Copy every entry below verbatim, except for images.

Transcribed page contents:
....................

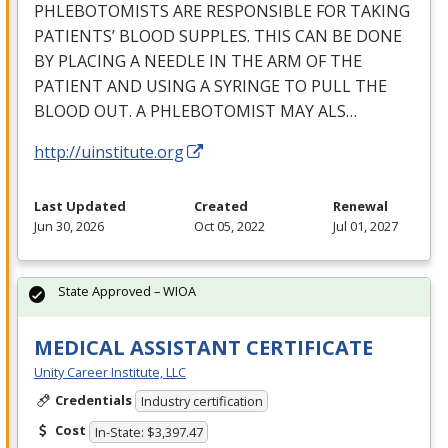
PHLEBOTOMISTS
ARE
RESPONSIBLE
FOR
TAKING
PATIENTS’
BLOOD
SUPPLES
.
THIS
CAN
BE
DONE
BY
PLACING
A
NEEDLE
IN
THE
ARM
OF
THE
PATIENT
AND
USING
A
SYRINGE
TO
PULL
THE
BLOOD
OUT
. A
PHLEBOTOMIST
MAY
ALS
…
http://uinstitute.org
Last Updated
Created
Renewal
Jun 30, 2026
Oct 05, 2022
Jul 01, 2027
State Approved – WIOA
MEDICAL ASSISTANT CERTIFICATE
Unity Career Institute, LLC
Credentials
Industry certification
Cost
In-State: $3,397.47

....................

Response area:
PHLEBOTOMISTS
ARE
RESPONSIBLE
FOR
TAKING
PATIENTS’
BLOOD
SUPPLES
.
THIS
CAN
BE
DONE
BY
PLACING
A
NEEDLE
IN
THE
ARM
OF
THE
PATIENT
AND
USING
A
SYRINGE
TO
PULL
THE
BLOOD
OUT
. A
PHLEBOTOMIST
MAY
ALS
…
http://uinstitute.org
Last Updated
Created
Renewal
Jun 30, 2026
Oct 05, 2022
Jul 01, 2027
State Approved – WIOA
MEDICAL ASSISTANT CERTIFICATE
Unity Career Institute, LLC
Credentials
Industry certification
Cost
In-State: $3,397.47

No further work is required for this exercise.